The paper’s irregularities came to light when Jack Lawrence, a master’s student at the University of London, was reading it for a class assignment and noticed that some phrases were identical to those in other published work. When he contacted researchers who specialize in detecting fraud in scientific publications, the group found other causes for concern, including dozens of patient records that seemed to be duplicates, inconsistencies between the raw data and the information in the paper, patients whose records indicate they died before the study’s start date, and numbers that seemed to be too consistent to have occurred by chance.
In an editorial note, Research Square said that it has launched a formal investigation into the concerns raised by Lawrence and his colleagues.

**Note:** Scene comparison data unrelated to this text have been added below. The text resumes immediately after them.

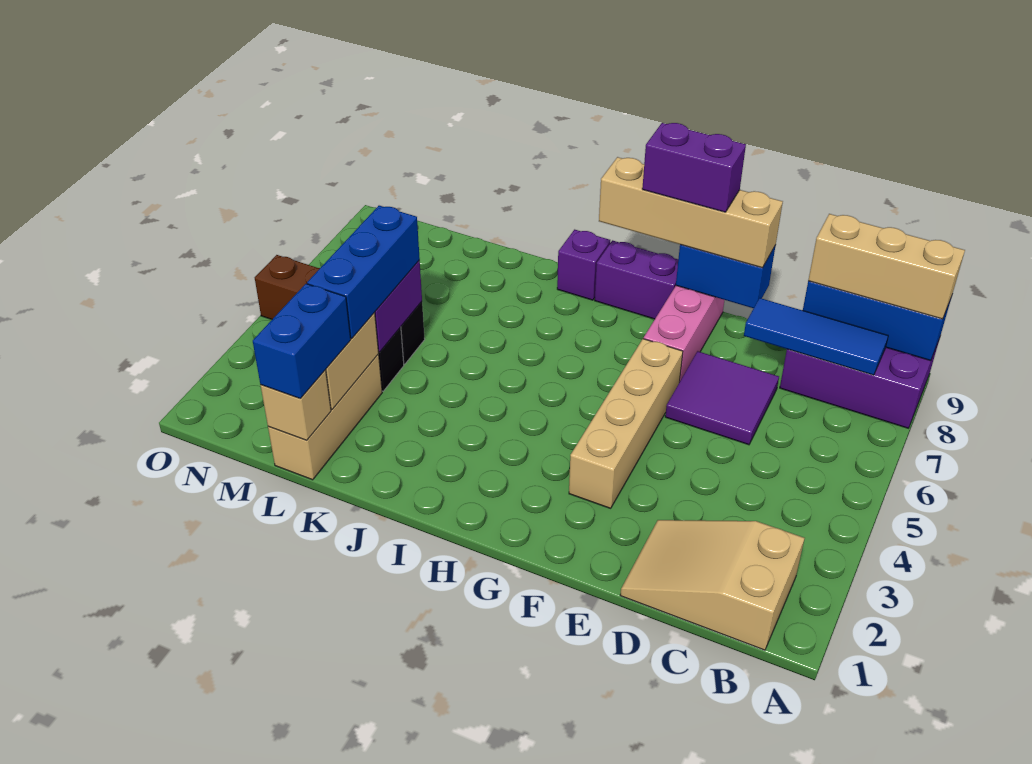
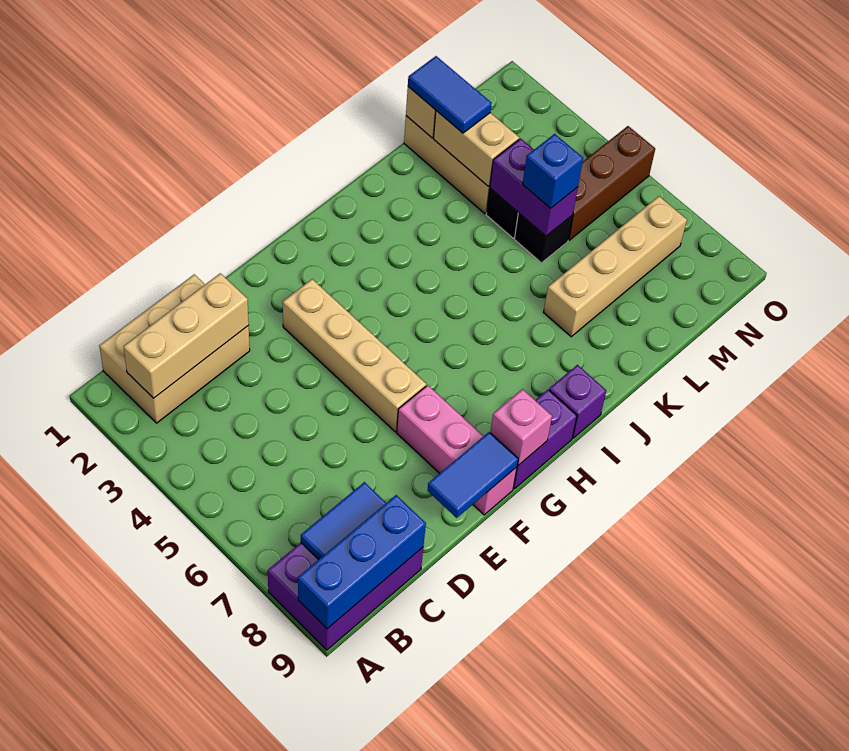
tan brick A9:C9 level 3 -> tan brick B2:D2 level 2
tan slope B1:D2 level 1 top B -> tan brick B1:D2 level 1
blue tile B8:D8 level 2 -> blue tile B8:C8 level 2
purple tile D6:E7 level 1 -> none
blue brick E9:F9 level 2 -> blue tile E9:F9 level 2
tan brick E9:H9 level 3 -> tan brick K7:N7 level 1
purple brick F9:G9 level 4 -> none
none -> pink brick G9 level 2
blue brick L1:L2 level 3 -> blue tile L1:L2 level 3
blue brick L3:L5 level 3 -> blue brick L5 level 3

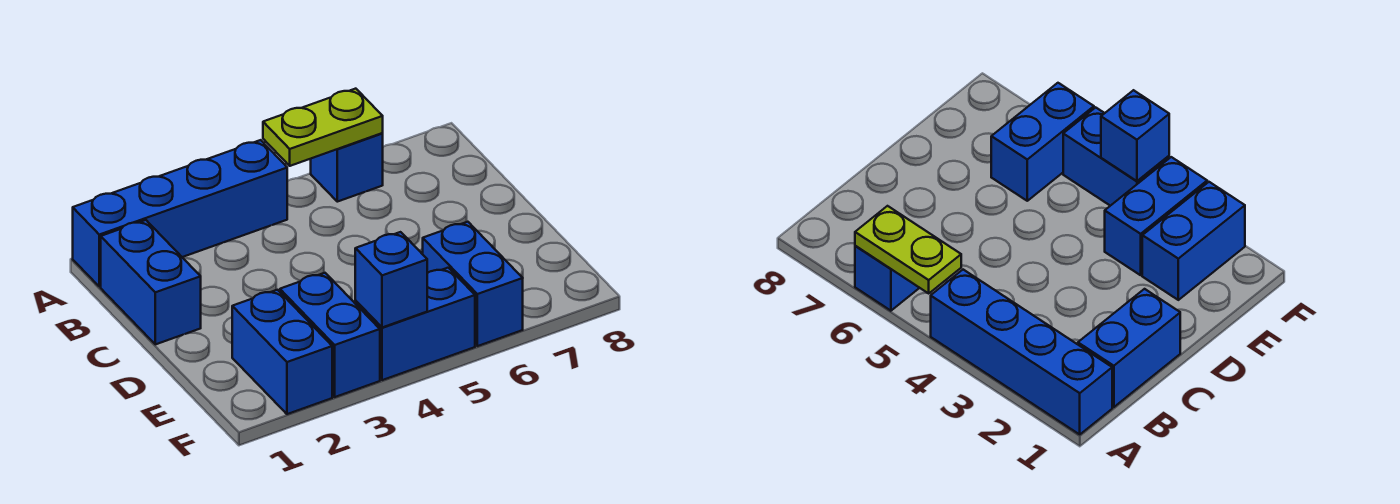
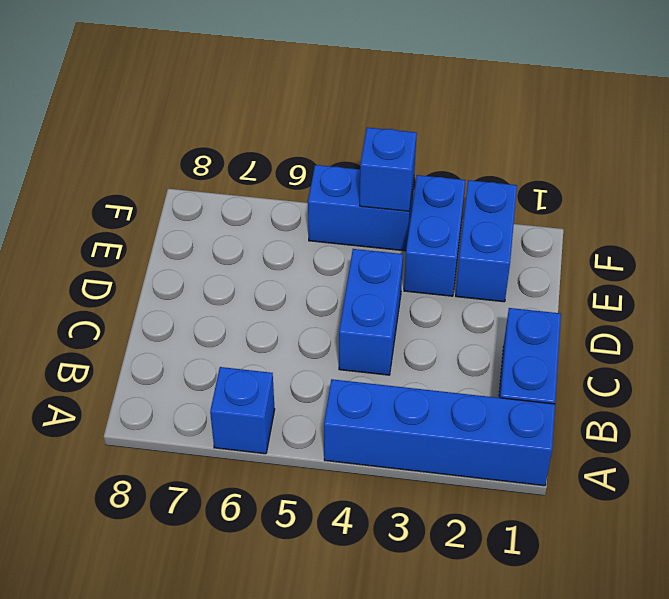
lime plate A5:A6 level 2 -> none
blue brick E6:F6 level 1 -> blue brick C4:D4 level 1

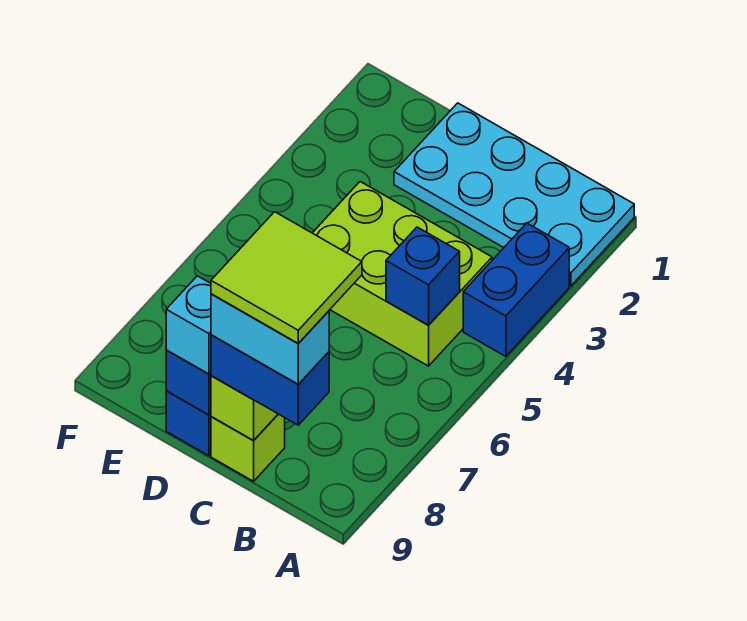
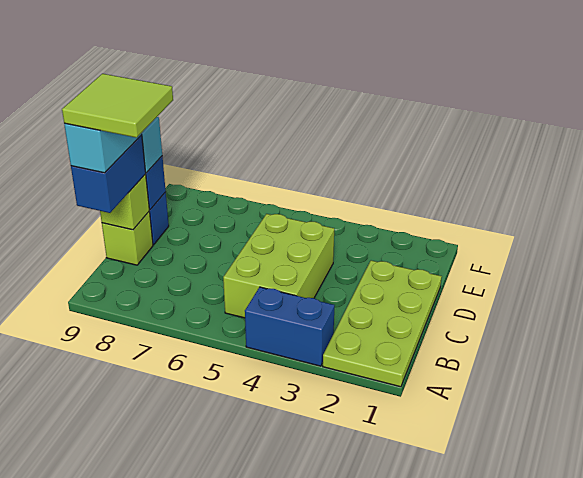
cyan plate A1:D2 level 1 -> lime plate A1:D2 level 1
blue brick B5 level 2 -> none

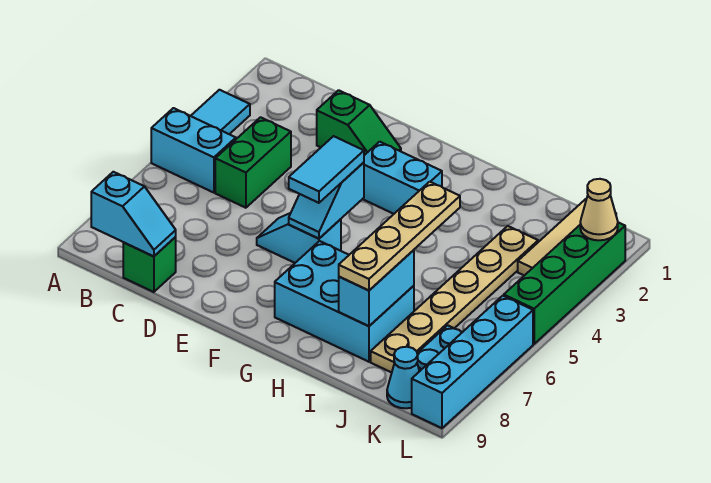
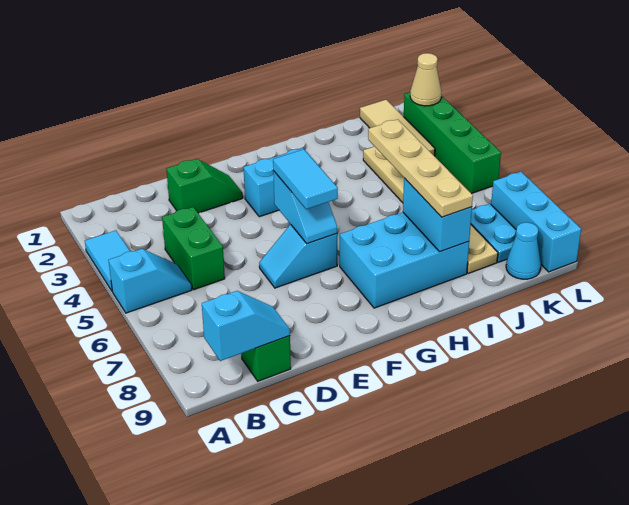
cyan brick A5:B5 level 1 -> cyan slope A5:B5 level 1 top A
cyan brick L6:L9 level 1 -> cyan brick L7:L9 level 1

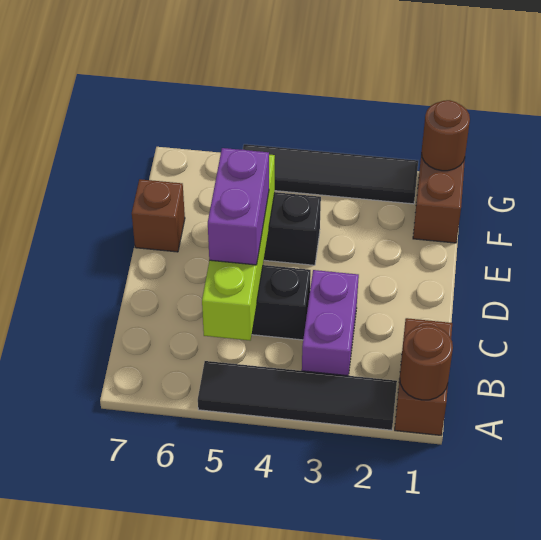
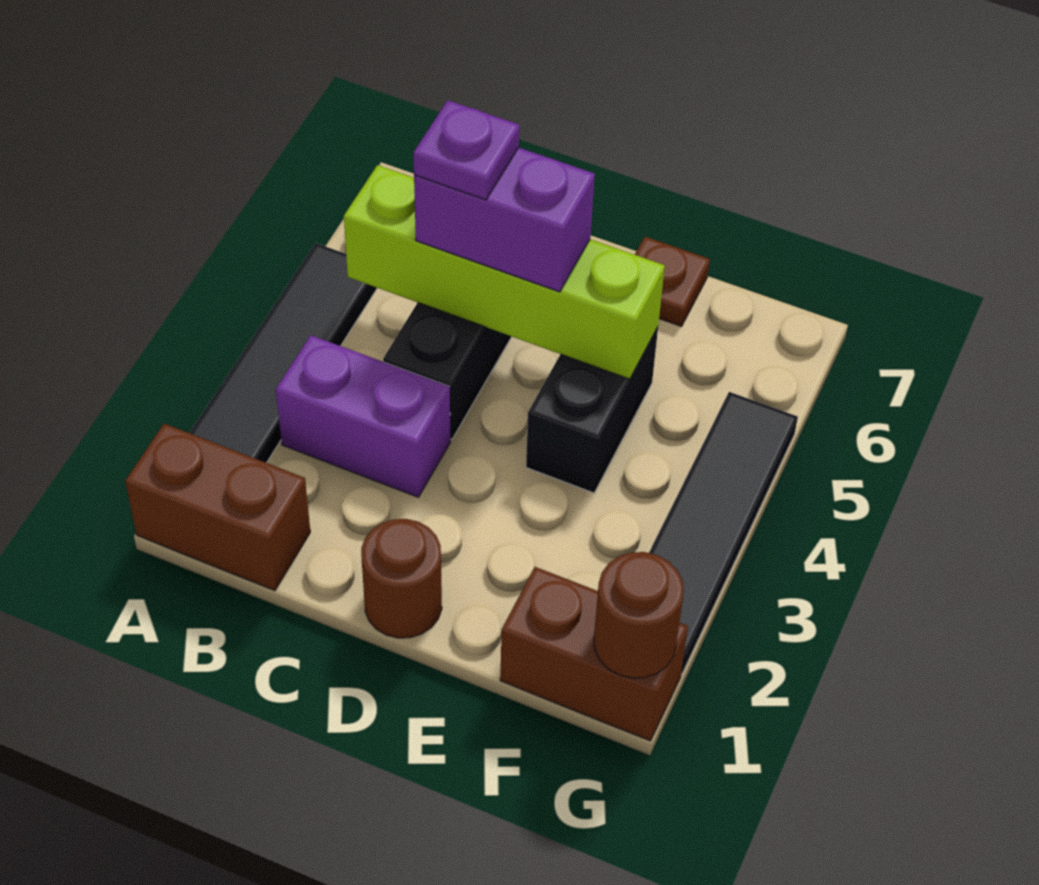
brown round brick A1 level 2 -> brown round brick D1 level 1
none -> purple plate C5 level 4
brown brick E7 level 1 -> brown plate E7 level 1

According to the Egyptian newspaper Al-Shorouk, Egypt’s minister of higher education and scientific research is also examining the allegations. The paper was “withdrawn from the Research Square platform without informing or asking me”, Elgazzar wrote in an e-mail to
Nature. He defended the paper, and said of the plagiarism allegations that “often phrases or sentences are commonly used and referenced” when researchers read one another’s papers.Although dozens of ivermectin clinical trials have been launched over the past year
3, the Elgazzar paper was notable for announcing one of the first positive results, as well as for its size — it included 400 people with symptoms of COVID-19 — and the magnitude of the drug’s effect. Few therapies can claim such an impressive reduction in death rates. “It was a significant difference, and that stood out,” says Andrew Hill, who studies repurposed drugs at the University of Liverpool, UK. “It should have raised red flags even then.”